## WORKING DATA
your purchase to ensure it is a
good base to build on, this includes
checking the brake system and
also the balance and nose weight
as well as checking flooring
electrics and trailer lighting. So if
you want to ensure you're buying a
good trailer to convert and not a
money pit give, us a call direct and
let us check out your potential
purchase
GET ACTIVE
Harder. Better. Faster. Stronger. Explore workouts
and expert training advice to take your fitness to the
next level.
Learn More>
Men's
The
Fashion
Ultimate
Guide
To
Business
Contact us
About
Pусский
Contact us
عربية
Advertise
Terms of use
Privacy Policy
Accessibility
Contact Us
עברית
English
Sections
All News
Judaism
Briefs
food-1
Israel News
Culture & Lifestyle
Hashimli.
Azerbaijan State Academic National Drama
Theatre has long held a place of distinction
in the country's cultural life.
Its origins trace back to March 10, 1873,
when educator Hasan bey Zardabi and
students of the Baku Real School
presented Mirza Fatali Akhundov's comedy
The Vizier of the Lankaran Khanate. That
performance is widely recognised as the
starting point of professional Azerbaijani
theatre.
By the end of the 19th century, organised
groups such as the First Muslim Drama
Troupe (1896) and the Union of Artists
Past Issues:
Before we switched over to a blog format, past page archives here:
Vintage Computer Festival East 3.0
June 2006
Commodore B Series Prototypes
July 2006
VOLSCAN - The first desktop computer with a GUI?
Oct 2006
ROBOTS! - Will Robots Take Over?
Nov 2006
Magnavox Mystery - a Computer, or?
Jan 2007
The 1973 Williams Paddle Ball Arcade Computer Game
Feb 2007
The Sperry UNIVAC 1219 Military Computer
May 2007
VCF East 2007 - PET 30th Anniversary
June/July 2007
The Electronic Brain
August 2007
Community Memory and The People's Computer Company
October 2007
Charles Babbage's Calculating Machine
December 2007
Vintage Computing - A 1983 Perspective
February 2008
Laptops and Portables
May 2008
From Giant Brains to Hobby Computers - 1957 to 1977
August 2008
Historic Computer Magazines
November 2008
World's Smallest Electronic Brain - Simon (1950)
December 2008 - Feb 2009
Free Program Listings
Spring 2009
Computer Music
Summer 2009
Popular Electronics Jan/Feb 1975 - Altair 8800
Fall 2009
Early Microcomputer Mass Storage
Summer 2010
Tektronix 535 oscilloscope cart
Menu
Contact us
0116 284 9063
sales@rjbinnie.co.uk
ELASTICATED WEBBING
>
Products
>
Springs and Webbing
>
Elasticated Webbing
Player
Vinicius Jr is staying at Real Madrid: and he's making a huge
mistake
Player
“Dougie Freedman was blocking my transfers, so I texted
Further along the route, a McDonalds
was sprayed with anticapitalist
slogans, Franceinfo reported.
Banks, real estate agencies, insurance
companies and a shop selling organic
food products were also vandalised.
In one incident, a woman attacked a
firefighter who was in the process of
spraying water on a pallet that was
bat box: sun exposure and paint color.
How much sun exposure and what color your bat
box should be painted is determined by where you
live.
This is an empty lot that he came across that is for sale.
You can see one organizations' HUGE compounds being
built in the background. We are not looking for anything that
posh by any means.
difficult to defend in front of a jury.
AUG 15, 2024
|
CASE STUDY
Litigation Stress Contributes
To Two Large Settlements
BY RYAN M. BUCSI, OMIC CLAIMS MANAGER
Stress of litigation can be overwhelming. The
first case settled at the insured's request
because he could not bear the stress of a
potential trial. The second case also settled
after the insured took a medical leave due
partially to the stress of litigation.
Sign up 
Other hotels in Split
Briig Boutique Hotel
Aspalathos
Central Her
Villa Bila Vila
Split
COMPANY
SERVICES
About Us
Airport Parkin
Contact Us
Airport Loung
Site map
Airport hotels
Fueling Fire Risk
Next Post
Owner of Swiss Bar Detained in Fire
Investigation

## TO-DO ITEM
In the stretch from the start of the lines through the line containing "Its origins trace", swap "trailer" for "caravan" and reproduce those lines with nothing else altered.

## REPLY
your purchase to ensure it is a
good base to build on, this includes
checking the brake system and
also the balance and nose weight
as well as checking flooring
electrics and caravan lighting. So if
you want to ensure you're buying a
good caravan to convert and not a
money pit give, us a call direct and
let us check out your potential
purchase
GET ACTIVE
Harder. Better. Faster. Stronger. Explore workouts
and expert training advice to take your fitness to the
next level.
Learn More>
Men's
The
Fashion
Ultimate
Guide
To
Business
Contact us
About
Pусский
Contact us
عربية
Advertise
Terms of use
Privacy Policy
Accessibility
Contact Us
עברית
English
Sections
All News
Judaism
Briefs
food-1
Israel News
Culture & Lifestyle
Hashimli.
Azerbaijan State Academic National Drama
Theatre has long held a place of distinction
in the country's cultural life.
Its origins trace back to March 10, 1873,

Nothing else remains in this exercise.